§ **ASSIGNED TASK**: Starting from the line with "non-Hodgkin's type, High", transcribe each line to the end of the records below. Copy them exactly and write nothing else.

§ **EXERCISE MATERIAL**:
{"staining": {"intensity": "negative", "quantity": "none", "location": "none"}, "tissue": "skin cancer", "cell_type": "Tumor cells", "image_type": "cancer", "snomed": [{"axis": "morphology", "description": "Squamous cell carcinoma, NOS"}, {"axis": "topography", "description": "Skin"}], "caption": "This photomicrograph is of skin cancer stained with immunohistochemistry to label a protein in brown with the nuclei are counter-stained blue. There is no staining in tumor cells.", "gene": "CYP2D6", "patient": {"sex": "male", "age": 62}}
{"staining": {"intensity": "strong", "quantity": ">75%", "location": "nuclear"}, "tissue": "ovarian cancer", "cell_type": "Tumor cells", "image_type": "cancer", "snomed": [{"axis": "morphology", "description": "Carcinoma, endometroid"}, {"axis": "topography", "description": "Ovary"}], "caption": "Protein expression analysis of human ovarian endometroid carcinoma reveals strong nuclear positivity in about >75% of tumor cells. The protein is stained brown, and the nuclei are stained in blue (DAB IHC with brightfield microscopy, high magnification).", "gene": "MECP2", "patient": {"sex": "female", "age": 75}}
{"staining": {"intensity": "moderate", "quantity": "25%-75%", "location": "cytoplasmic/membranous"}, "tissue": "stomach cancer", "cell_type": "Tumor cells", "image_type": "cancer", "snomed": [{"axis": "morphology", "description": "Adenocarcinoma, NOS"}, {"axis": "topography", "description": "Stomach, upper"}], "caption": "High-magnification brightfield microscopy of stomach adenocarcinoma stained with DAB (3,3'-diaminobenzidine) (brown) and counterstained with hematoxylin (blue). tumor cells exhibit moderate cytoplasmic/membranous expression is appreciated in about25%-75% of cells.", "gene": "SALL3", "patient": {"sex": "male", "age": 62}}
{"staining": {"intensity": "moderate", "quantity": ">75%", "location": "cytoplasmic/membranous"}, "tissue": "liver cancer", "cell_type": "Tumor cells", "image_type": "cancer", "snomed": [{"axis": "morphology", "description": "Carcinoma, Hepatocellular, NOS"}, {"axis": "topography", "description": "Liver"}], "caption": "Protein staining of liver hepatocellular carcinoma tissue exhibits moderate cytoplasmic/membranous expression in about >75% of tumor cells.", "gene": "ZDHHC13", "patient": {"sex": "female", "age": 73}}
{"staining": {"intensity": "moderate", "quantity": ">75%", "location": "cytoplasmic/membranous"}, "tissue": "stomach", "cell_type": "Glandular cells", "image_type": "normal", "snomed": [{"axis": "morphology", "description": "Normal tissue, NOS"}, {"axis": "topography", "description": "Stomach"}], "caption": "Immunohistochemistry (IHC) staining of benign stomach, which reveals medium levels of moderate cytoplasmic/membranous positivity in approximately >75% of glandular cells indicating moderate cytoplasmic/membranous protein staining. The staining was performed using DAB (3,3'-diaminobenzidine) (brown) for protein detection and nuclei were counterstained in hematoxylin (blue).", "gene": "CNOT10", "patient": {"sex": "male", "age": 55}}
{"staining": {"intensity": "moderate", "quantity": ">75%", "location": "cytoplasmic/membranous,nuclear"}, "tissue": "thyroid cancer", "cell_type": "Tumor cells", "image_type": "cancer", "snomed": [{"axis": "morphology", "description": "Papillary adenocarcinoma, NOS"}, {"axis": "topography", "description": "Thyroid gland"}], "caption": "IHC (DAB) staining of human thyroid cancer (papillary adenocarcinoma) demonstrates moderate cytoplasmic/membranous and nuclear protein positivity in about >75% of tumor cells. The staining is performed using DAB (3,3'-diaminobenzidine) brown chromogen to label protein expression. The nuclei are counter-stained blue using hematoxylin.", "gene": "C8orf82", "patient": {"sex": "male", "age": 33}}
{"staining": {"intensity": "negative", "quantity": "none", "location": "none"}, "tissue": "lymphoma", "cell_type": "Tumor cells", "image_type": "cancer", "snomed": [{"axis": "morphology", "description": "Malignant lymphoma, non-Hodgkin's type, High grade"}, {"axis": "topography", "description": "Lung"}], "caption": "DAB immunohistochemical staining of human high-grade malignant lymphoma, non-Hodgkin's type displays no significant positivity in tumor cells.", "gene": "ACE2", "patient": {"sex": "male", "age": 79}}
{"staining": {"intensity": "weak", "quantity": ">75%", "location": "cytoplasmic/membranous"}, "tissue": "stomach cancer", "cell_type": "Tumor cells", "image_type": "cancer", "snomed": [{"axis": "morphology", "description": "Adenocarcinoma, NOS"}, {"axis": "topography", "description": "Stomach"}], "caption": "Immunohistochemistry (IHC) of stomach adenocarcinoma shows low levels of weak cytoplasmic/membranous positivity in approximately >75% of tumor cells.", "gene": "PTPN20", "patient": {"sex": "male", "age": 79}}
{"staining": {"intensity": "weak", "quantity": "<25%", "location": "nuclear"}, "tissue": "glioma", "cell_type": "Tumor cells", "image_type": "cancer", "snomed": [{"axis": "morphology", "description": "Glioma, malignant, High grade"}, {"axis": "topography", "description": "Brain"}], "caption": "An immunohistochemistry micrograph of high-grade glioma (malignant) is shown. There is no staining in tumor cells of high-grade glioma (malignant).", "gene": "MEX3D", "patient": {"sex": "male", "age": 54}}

§ **ANSWER FOR THE TASK**:
{"staining": {"intensity": "negative", "quantity": "none", "location": "none"}, "tissue": "lymphoma", "cell_type": "Tumor cells", "image_type": "cancer", "snomed": [{"axis": "morphology", "description": "Malignant lymphoma, non-Hodgkin's type, High grade"}, {"axis": "topography", "description": "Lung"}], "caption": "DAB immunohistochemical staining of human high-grade malignant lymphoma, non-Hodgkin's type displays no significant positivity in tumor cells.", "gene": "ACE2", "patient": {"sex": "male", "age": 79}}
{"staining": {"intensity": "weak", "quantity": ">75%", "location": "cytoplasmic/membranous"}, "tissue": "stomach cancer", "cell_type": "Tumor cells", "image_type": "cancer", "snomed": [{"axis": "morphology", "description": "Adenocarcinoma, NOS"}, {"axis": "topography", "description": "Stomach"}], "caption": "Immunohistochemistry (IHC) of stomach adenocarcinoma shows low levels of weak cytoplasmic/membranous positivity in approximately >75% of tumor cells.", "gene": "PTPN20", "patient": {"sex": "male", "age": 79}}
{"staining": {"intensity": "weak", "quantity": "<25%", "location": "nuclear"}, "tissue": "glioma", "cell_type": "Tumor cells", "image_type": "cancer", "snomed": [{"axis": "morphology", "description": "Glioma, malignant, High grade"}, {"axis": "topography", "description": "Brain"}], "caption": "An immunohistochemistry micrograph of high-grade glioma (malignant) is shown. There is no staining in tumor cells of high-grade glioma (malignant).", "gene": "MEX3D", "patient": {"sex": "male", "age": 54}}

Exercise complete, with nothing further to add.